### Arbeitsanweisungen
1. Auf wie viel Prozent käme das linke politische Lager laut dem Ausgangstext bundesweit?
2. Gib bitte den Ausgangstext von „In Anbetracht der“ bis einschließlich „Schäfer-Gümbel.“ wortgetreu wieder.

In Anbetracht der 23 Prozent bei der Bundestagswahl stehe man doch ganz
gut, heißt es in der SPD. Zusammen mit der Linken und den Grünen käme das
linke politische Lager bundesweit auf rund 55 Prozent, "mehr ist nicht
drin", heißt es im Willy-Brandt-Haus. "Die Zeiten sind nicht schlecht für
eine Politik links der Mitte", kommentiert auch Hessens SPD-Chef Thorsten
Schäfer-Gümbel.
Damit auch die SPD wieder von dieser Stimmung profitieren kann, soll das
kommende Jahr Klarheit in die Themen bringen. "Fortschritt" war der
Arbeitstitel der Strategie für 2011, den genauen Fahrplan will am Montag
das Präsidium vorbereiten. Klar ist, dass neben Gesundheit und
Bildungspolitik das Thema gerechte Steuern wichtig werden soll. Doch auch
dort hakt es noch in der SPD.

### Gesammeltes Material
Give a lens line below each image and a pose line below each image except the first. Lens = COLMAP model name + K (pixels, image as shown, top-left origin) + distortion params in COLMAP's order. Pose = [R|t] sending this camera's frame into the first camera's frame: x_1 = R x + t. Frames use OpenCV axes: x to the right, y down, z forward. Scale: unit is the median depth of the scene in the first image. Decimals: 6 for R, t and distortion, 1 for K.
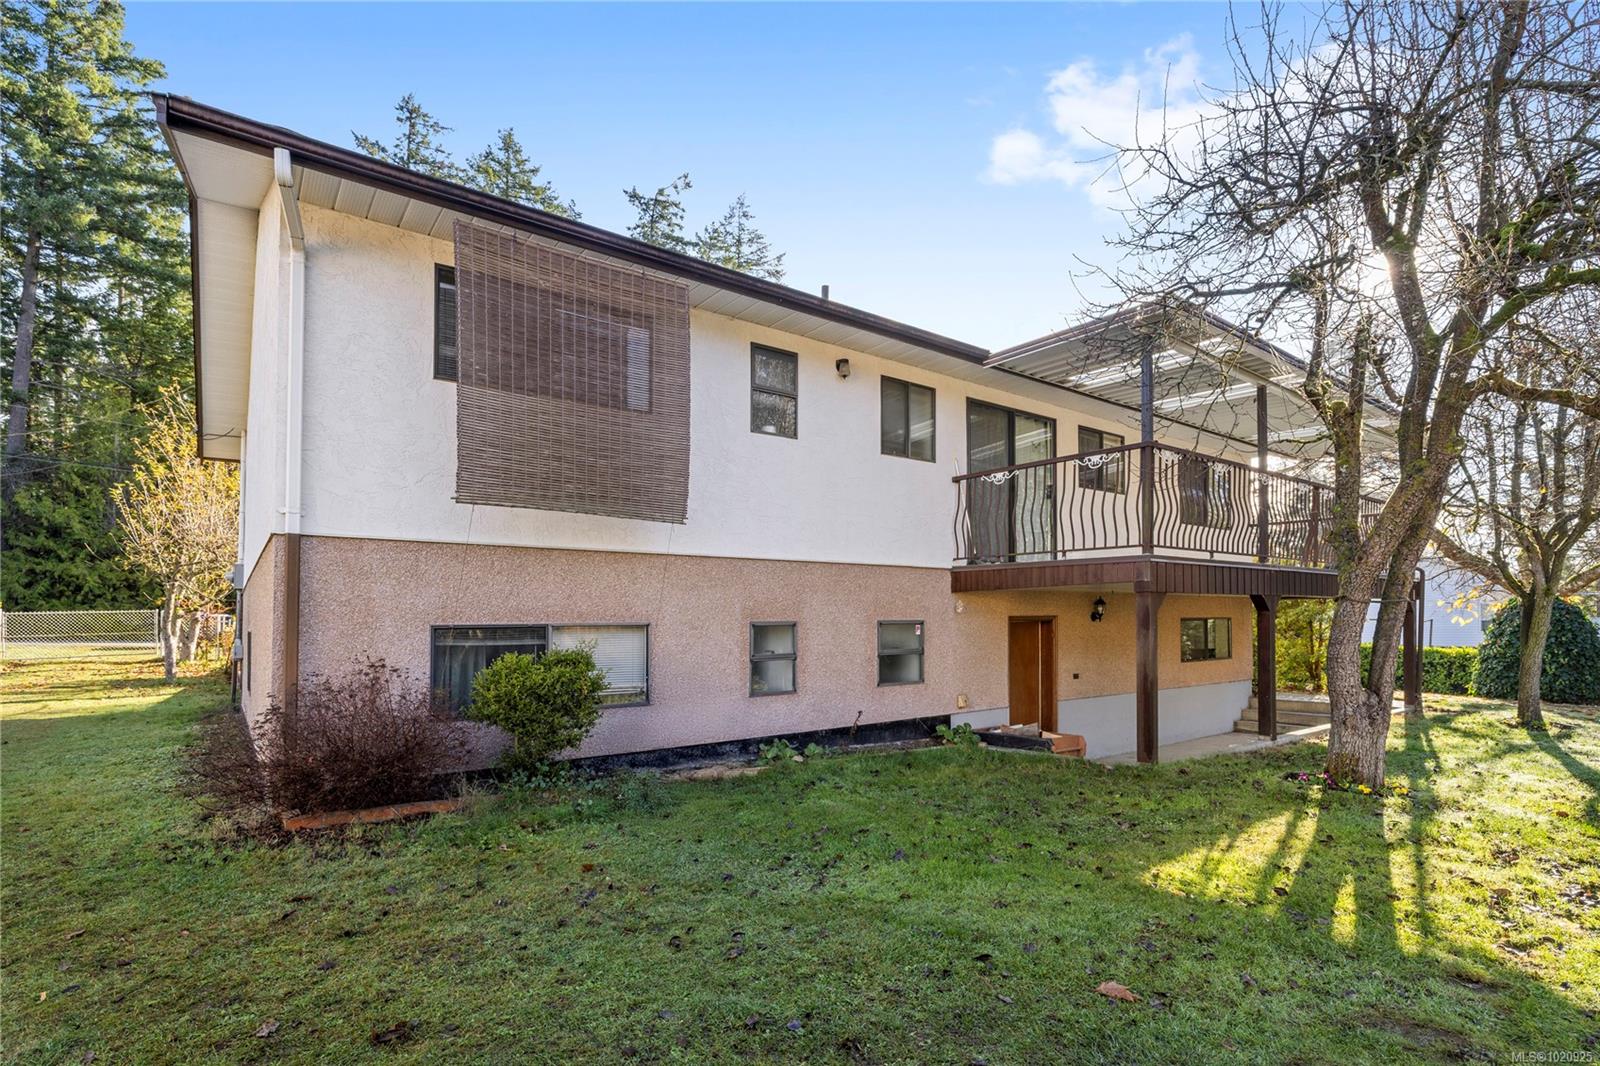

### Lösungen
1. Auf rund 55 Prozent.

2.
In Anbetracht der 23 Prozent bei der Bundestagswahl stehe man doch ganz
gut, heißt es in der SPD. Zusammen mit der Linken und den Grünen käme das
linke politische Lager bundesweit auf rund 55 Prozent, "mehr ist nicht
drin", heißt es im Willy-Brandt-Haus. "Die Zeiten sind nicht schlecht für
eine Politik links der Mitte", kommentiert auch Hessens SPD-Chef Thorsten
Schäfer-Gümbel.